**What you need to do:**
Continue the passage on colorectal cancer screening and genetic risk scores from the point where it ends.

With advancements in technology and science, we have several screening options to detect colorectal cancer, and the American Cancer Society's 2018 colorectal cancer screening recommendations—lowering the age to 45 for average risk patients—are a welcome update that will help guide the general population. Physicians should also look at this update as a reminder to review the newest advancements to help assess a patient's individual risk for disease.
Traditional risk factors remain important, including family history of colon cancer or history of colon polyps. Recognizing patterns of cancer history could be indicative of hereditary cancer syndrome such as Lynch syndrome, also called hereditary nonpolyposis colorectal cancer, which has elevated risk for colon, uterine, and ovarian cancer.
An emerging area of risk assessment, in the era of precision medicine, involves the use of a genetic risk score (GRS). In 2016, NorthShore University HealthSystem (NorthShore) launched a clinical trial to investigate the GRS test to predict the risk of colorectal cancer in the primary care setting. This test identifies a person's genetic predisposition for developing certain inheritable forms of cancer. It is a unique genetic test that identifies variations in DNA called single nucleotide polymorphisms (SNPs) in patient blood samples. Since most genetic risk is not explained by traditional inherited cancer syndromes such as Lynch syndrome, the GRS test helps to further understand the genetic component of risk.
The genetic risk score given to patients is a weighted sum of SNPs in a patient's DNA as they relate to a particular condition (in this case colon cancer). Every man and woman who would undergo this testing would likely have at least a few of the cancer risk-associated SNPs. Average population risk is equal to a genetic risk score of 1.0 for each cancer. Individuals with a GRS above 1.0 are at higher inherited risk for that cancer, and individuals with a GRS below 1.0 are at lower inherited risk for that cancer. This has the potential to be very valuable information for personalizing cancer screening plans.

**Material supplied:**
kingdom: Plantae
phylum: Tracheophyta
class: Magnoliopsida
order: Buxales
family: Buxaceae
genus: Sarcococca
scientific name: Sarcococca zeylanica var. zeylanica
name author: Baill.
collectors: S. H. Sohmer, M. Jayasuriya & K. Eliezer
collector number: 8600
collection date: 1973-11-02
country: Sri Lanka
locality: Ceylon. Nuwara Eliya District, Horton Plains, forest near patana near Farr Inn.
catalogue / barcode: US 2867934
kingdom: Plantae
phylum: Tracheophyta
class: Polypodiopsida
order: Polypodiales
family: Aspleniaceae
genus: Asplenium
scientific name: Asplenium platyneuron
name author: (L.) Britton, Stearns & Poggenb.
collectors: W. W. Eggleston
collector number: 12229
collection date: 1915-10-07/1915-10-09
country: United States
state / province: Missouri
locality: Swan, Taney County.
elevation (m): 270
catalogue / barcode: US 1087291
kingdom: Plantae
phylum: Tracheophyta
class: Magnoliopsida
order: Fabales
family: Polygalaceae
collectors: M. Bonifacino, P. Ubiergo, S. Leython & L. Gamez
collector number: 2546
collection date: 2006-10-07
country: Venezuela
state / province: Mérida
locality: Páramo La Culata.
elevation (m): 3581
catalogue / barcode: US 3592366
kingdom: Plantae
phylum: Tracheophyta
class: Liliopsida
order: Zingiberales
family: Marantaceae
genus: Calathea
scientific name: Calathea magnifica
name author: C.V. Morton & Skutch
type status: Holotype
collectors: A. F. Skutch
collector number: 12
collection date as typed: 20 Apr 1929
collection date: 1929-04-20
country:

**Output below:**
For some patients, knowledge about their family history is incomplete or is not available at all, so they might not know where to start when seeking out the best screening options for them. In cases such as this, the GRS test could help patients learn about their inheritable risk. Even when family history is known, there can be considerable variability as to when and if an individual will develop cancer. The GRS can help fill in gaps of knowledge regarding risk.
As many physicians know, colorectal cancer screening has a reputation of being unpleasant, causing people to avoid it. Avoiding screenings is potentially deadly, so discussing all the options with your patients is a good first step. The more knowledge patients have about the different screening choices, the more likely they are to understand their risk and the importance of screening. A helpful guide on all screening options can be found in the American Cancer Society Guideline for Colorectal Cancer Screening: A Summary for Clinicians.
The earlier screening recommendation from the American Cancer Society is an important update that will save lives, as we are seeing a trend of younger colon cancer diagnoses. However, we must continue to ensure that each patient receives the personalized care and screening they need. Learning about an individual's family history, incorporating the latest risk assessment tools, working with them to decide on the best screening option, and putting the patient first allows the patient to have more information and make the best decision on their screening options.
PETER J. HULICK, MD, MMSC, is Director of the Center for Personalized Medicine, NorthShore University HealthSystem.